The character of Irene Adler was patterned after some of the famous women of Dr Doyle’s day, yet he never told us who. Of the one I’ve chosen, Oscar Wilde said, “I would rather have discovered Mrs Langtry than to have discovered America.” Lily Langtry was the celebrated beauty of her time. A self-made woman during the height of the Victorian era, who defied conventions and was lover and friend to the Prince of Wales. She hired the leading actress of the day to coach her as an actress and was captivating on stage. Later she became the Actor-Manager of the Imperial Theatre. Who better to be the basis for Irene Adler, the celebrated opera diva, known around the world for her beautiful contralto and her grace and beauty? And who captivated the King of Bohemia.

Irene Adler and Lili Langtry taught me how important historical richness was in building characters. As an author, it was possible to reveal more of the story of her bountiful life and her resilience. Since The Keys Of Death, portrayed an earlier Holmesian time period, I included Lily Langtry herself as one of my characters. When women were most constricted in Britain and America, she had the courage to free herself from that lifestyle, as most actresses were granted such freedom.
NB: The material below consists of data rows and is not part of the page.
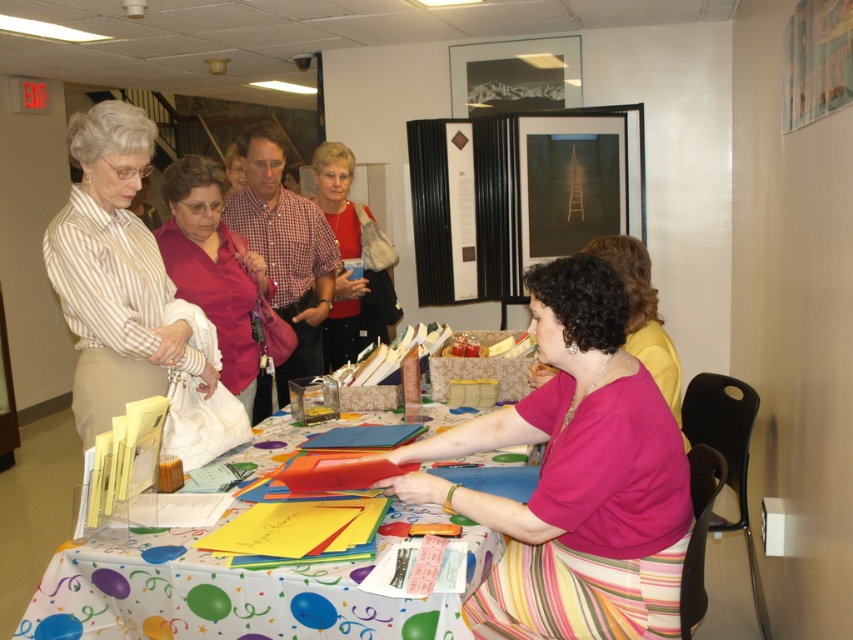
Question: Which object is positioned farthest from the pink matte shirt at center?

Choices:
 (A) matte pink blouse at center
 (B) matte red blouse at center
 (C) balloon-patterned paper at center

Answer: (B)

Question: Is pink fabric skirt at lower center above matte pink blouse at center?

Choices:
 (A) yes
 (B) no

Answer: (B)

Question: Which point is closer to the camera taking this photo?

Choices:
 (A) (633, 358)
 (B) (316, 362)

Answer: (A)

Question: Can you confirm if matte pink shirt at center is positioned to the right of matte pink blouse at center?

Choices:
 (A) yes
 (B) no

Answer: (A)

Question: Which point is closer to the camera?

Choices:
 (A) pink fabric skirt at lower center
 (B) matte red blouse at center
 (C) pink matte shirt at center
 (D) matte pink shirt at center

Answer: (A)

Question: Considering the relative positions of pink fabric skirt at lower center and striped fabric blouse at left in the image provided, where is pink fabric skirt at lower center located with respect to striped fabric blouse at left?

Choices:
 (A) right
 (B) left

Answer: (A)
Irene Adler possessed the intelligence to see through Sherlock Holmes’s machinations. It was this that threw him. He never suspected it. His view of women was similar to the Victorian model. Most women of his time were uneducated, domesticated, simple-minded, tied to their homes and children, subservient, isolated, corseted, and boring to Holmes. “How can you build on such quicksand?” In my stories, Irene got past this by communicating on the level of music. Sherlock was interested in her voice and in her as a fellow musician. This way, she cut right through the misogyny. In the world of opera, she was undeniably his master.

Love and marriage to Holmes was “an emotional thing, opposed to that true, cold reason which I place above all things. I should never marry myself, lest I bias my judgment.” Well, of course he would say that. Marriage in Victorian times was slavery in a sense for both partners. The couple entered into a severely restricted union, regulated by the requirements of society and ruled by convention. How more unlike Holmes can you get? Husbands had their clubs to escape to and their mistresses (who were often actresses.) But they also had the expense of a home, entertaining, schooling for the children, servants, and their wives. Each of these had requirements of its own, and standing in society depended upon strictly following the rules.

That was what Holmes found was “opposed to that true, cold reason.” Following the rules. Holmes was not a follower of other people’s rules. As a genius, he made his own, and this was necessary to his science. It was impossible for him to be tied down and to have the imagination to “fly out of that window hand in hand, hover over this great city, gently remove the roofs, and peep in at the queer things which are going on, the strange coincidences, the plannings, the cross-purposes, the wonderful chains of events, working through generations, and leading to the most outré results…”

But to join with Irene as a musician, to let “the most perfect happiness” of music move them, and to rewrite the marriage contract to support the freedom of their union (like the suffragists were doing.) Afterall, Irene travelled to the cities of Opera, and Sherlock travelled for his cases. I imagined that in joy, they returned home to each other. Briony Lodge and No. 221B Baker Street remained to continue to provide the solitude necessary in their careers, and nothing was sacrificed to societal mores.

In my novels, Irene has her own adventures. In Five Miles of Country, she battles against segregationist Broadway and shares her welcoming attitude towards new music in her theater.